Serverless apps are great for:
- writing microservices and web application backends. Frequently, these run for only milliseconds or seconds per request and already store state in a database.
- running REST APIs. Speed is of the essence with REST APIs, making nearly instant startup times like Spin’s really shine.
- AI inferencing (e.g. as with LLMs). Inferences are often done infrequently, and the state persists only for short sessions. The combination of a serverless architecture, state storage like key/value storage and burstable access to GPUs can make an otherwise very expensive application far cheaper to operate.
handling webhooks. Webhooks are run only intermittently, often as rarely as a few times a day or week. This makes them a perfect fit for serverless applications, which are cheaper to operate for intermittent workloads.

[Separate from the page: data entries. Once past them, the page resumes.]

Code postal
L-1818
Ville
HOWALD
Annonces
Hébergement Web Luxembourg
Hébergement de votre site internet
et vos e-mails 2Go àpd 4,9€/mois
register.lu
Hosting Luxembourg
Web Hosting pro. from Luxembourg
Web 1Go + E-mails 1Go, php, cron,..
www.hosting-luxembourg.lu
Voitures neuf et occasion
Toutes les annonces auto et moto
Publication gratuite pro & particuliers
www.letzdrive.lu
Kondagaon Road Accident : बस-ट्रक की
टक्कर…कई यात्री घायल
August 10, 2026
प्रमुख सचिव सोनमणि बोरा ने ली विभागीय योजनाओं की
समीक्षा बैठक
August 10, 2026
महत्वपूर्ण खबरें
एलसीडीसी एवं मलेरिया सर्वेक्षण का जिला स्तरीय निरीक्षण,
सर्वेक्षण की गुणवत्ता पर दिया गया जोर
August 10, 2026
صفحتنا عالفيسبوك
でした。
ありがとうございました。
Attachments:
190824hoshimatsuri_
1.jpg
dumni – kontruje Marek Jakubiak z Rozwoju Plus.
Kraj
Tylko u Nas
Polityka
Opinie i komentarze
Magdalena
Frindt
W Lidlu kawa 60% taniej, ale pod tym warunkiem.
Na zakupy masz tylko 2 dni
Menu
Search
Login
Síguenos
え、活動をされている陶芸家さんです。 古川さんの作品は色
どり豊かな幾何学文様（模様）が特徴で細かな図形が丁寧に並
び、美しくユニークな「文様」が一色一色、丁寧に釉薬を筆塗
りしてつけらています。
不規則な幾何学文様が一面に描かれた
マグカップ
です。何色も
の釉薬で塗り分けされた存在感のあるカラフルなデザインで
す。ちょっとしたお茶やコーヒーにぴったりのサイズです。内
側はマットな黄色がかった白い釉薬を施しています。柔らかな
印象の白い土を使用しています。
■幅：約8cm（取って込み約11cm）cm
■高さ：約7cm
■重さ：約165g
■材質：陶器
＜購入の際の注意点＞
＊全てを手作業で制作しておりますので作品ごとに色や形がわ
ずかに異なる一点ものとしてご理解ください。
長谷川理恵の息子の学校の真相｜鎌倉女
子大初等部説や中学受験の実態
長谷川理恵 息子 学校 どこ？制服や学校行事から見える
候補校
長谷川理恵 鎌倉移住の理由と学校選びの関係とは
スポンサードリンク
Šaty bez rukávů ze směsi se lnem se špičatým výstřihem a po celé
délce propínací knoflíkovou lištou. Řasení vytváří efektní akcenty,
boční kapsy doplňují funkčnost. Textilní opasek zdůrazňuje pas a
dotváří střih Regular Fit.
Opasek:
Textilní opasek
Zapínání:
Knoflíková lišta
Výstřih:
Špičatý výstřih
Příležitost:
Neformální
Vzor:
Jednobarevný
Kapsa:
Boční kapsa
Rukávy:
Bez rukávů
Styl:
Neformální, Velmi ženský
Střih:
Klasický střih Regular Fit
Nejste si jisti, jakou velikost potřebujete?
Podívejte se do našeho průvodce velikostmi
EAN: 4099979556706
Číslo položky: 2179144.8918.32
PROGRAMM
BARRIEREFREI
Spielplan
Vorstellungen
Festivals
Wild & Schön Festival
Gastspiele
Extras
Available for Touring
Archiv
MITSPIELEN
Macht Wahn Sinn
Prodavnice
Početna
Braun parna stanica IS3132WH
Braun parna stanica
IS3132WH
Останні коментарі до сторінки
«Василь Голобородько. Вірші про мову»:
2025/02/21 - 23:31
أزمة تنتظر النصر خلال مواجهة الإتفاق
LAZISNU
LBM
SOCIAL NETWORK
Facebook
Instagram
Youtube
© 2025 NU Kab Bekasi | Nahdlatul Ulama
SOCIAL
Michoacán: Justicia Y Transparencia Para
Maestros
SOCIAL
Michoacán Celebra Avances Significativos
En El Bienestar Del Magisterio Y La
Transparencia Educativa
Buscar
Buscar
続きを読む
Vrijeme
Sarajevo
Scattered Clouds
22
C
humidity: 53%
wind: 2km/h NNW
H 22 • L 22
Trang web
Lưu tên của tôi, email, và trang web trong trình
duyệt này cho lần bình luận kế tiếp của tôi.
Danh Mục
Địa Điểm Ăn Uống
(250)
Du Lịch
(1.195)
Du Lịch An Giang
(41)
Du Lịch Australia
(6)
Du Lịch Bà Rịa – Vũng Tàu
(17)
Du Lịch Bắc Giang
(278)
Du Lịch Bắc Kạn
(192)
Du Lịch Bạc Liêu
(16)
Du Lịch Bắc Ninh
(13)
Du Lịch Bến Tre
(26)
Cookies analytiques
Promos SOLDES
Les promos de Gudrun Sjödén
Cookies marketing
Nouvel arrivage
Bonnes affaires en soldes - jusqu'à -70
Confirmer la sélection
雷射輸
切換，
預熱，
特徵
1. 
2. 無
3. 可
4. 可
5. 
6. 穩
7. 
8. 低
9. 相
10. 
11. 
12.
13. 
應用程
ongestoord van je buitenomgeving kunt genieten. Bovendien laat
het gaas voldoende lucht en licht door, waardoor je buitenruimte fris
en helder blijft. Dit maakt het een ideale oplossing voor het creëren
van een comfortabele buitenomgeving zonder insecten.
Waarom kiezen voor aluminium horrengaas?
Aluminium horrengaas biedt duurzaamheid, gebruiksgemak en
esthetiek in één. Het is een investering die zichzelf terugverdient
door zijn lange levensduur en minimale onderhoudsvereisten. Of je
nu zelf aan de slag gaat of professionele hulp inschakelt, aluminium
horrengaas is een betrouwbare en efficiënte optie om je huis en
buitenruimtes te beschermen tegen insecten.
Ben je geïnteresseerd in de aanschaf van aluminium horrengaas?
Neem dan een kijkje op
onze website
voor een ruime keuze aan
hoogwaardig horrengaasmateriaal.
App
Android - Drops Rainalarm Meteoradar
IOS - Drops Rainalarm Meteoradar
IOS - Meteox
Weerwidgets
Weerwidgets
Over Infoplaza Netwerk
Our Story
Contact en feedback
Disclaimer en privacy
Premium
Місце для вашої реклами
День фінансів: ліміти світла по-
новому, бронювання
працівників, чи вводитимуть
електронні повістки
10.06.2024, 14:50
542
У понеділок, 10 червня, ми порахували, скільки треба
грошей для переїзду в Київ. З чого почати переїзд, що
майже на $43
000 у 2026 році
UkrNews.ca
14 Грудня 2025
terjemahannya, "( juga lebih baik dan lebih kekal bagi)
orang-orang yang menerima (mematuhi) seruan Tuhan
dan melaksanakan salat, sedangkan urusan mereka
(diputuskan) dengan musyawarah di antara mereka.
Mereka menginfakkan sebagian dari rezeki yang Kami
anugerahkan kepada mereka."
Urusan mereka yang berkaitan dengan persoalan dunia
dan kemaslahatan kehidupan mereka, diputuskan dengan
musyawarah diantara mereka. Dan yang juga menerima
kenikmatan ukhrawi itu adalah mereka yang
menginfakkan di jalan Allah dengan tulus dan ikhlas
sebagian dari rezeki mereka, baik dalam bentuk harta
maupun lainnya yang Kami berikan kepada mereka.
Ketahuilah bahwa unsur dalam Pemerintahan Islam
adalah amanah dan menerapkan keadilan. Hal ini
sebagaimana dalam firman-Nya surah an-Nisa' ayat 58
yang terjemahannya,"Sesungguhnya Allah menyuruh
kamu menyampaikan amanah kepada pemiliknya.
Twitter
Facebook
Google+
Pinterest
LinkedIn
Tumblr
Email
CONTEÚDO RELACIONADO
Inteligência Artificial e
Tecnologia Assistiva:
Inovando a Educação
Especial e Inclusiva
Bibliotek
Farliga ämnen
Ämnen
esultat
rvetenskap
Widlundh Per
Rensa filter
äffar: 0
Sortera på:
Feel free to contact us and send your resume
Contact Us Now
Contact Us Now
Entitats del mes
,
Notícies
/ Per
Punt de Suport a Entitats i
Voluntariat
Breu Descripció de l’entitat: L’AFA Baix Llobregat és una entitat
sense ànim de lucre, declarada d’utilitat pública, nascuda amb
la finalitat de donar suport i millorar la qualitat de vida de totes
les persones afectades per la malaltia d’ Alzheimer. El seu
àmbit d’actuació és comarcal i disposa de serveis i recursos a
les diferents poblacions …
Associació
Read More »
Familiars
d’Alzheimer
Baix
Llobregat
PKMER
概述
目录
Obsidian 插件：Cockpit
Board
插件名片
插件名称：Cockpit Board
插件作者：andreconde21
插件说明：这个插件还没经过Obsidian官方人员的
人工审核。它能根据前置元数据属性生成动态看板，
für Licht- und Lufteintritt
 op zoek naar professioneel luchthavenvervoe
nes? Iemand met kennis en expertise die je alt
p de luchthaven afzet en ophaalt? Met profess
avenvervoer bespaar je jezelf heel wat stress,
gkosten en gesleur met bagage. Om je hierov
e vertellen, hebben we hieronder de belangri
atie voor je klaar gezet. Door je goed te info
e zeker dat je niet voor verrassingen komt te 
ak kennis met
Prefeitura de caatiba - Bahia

- acting as chatbots. Like webhooks, most of a chatbot’s lifetime is idle. Only when the bot receives a request does it do anything. Again, this is an excellent application of serverless functions.
- serving static sites. This is straightforward enough that it can be done out of the box with Fermyon Cloud.
- reading and writing data to a publish/subscribe (pubsub) message queue. We built a game called Finicky Whiskers to showcase this. We also wrote a detailed blog series about how it works.
- responding to cloud events. Each cloud provider has its implementation, and many of these are done over HTTP. That means that many different serverless app platforms can work with cloud-specific events.
- periodically running to do discrete (and short) chunks of work, much like Cron in UNIX systems.
So, what are use cases that should be avoided?
- Apps that require in-memory state. Many existing enterprise applications rely on an in-memory state for things like atomic counters or caches. (Though many of these can be rewritten to use external state storage.)
- Apps that require frequent low-level disk I/O. Serverless apps tend to mount slow network volumes for frequent disk I/O. Likewise, technologies like WebAssembly insert security layers between an app and storage. For normal file access, the time added for security checks is not noticeable. But thousands of disk I/O operations per request will begin to introduce latency.
- Applications that must start server sockets. Server sockets are long-running and tend to work against the design paradigm of serverless applications. Most serverless application platforms will terminate an app that runs too long, making running a socket server untenable.